Although, she lacked mentorship in immediate environs, her parents and uncle were very educated and guided her. Dr. Sall mentions:“They were supportive and are more like life mentors.”
- You are working on a project with young children in STEM. Could you tell us a bit about it?
In 2015, Dr. Sall founded the organisation “SeeSD” – Science Education Exchange for Sustainable Development; a response to her growing up without mentorship and a hands-on approach to STEM learning. The organisation designs programs, curricula and experiences with close attention given to local context to educate children in STEM. They also train STEM educators and run programs in different schools. There is a pedagogy-based teaching that enables them to explore and build with their own hands.“Last year, the children were assigned a project to build a house. They figured out the architecture, engineering, structural works, electrical wiring, and completed the work.”
- Tell us about the impact of SeeSD
“The reason for the local context which is providing content in local languages is to have students understand and absorb principles and concepts better. So far 400 students in Senegal have benefitted from SeeSD.”
- Why are you embarking on this particular project? What are your future expectations?

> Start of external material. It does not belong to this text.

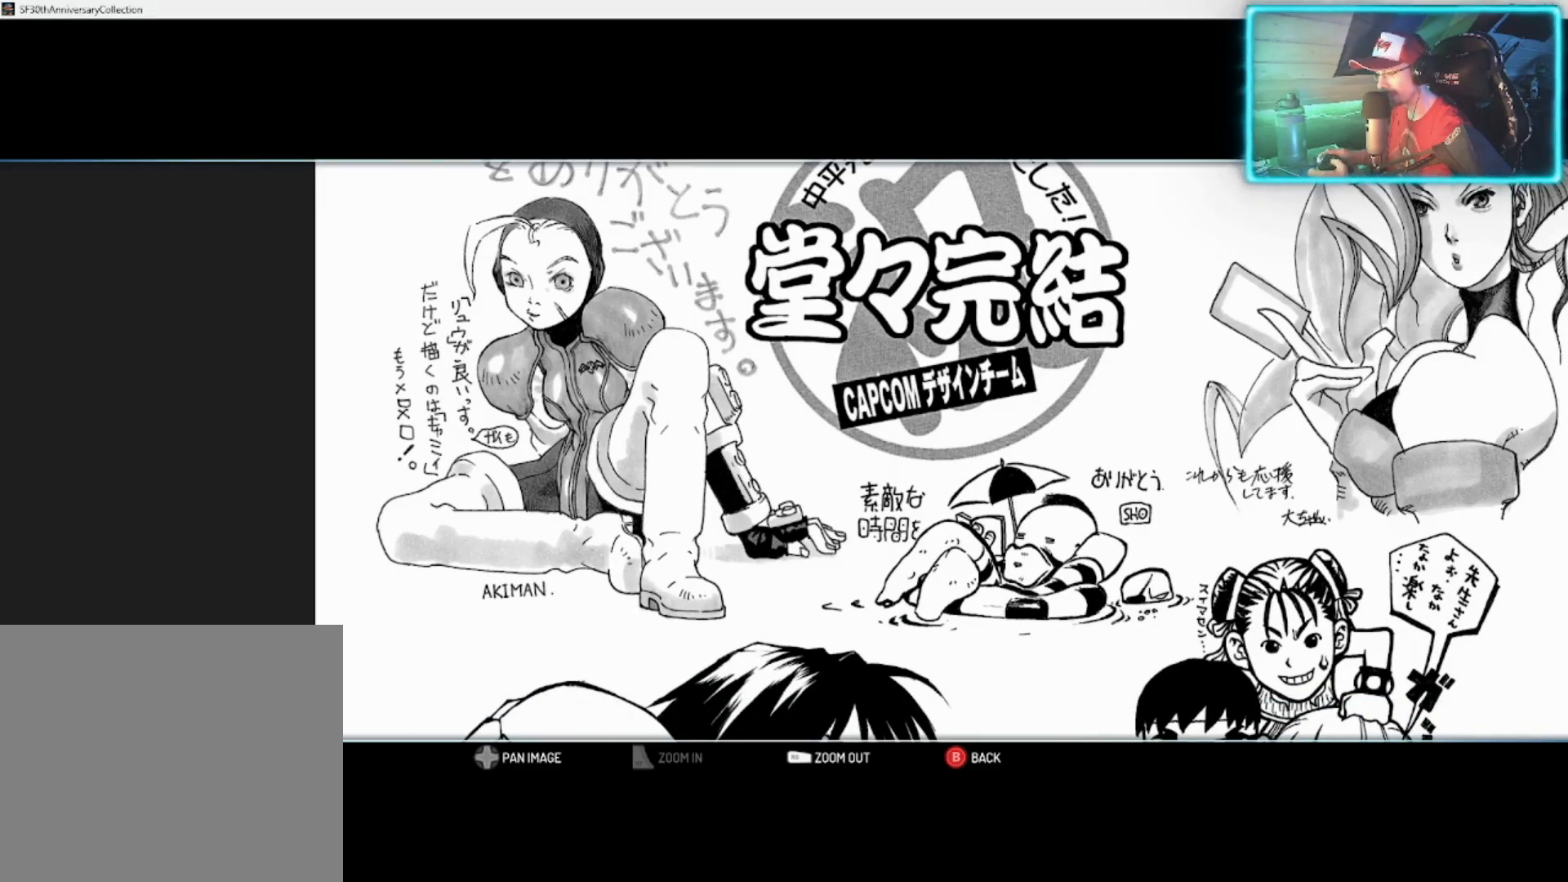
{"buttons": [], "left_stick": "center", "right_stick": "center", "events": [[333, "left_stick", "down-right"], [433, "left_stick", "center"]]}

“The project aims to reach more schools in Senegal. We have plans to train teachers to transform the Senegalese education system, and to be more hands-on and scientific in their teaching.”
- Anything else you would like to add?
“A lot of people are realising that Africa cannot move without STEM. So there is a shift to include STEM education. I am hopeful about the future of STEM in Africa as this realisation is a step towards getting the job done.”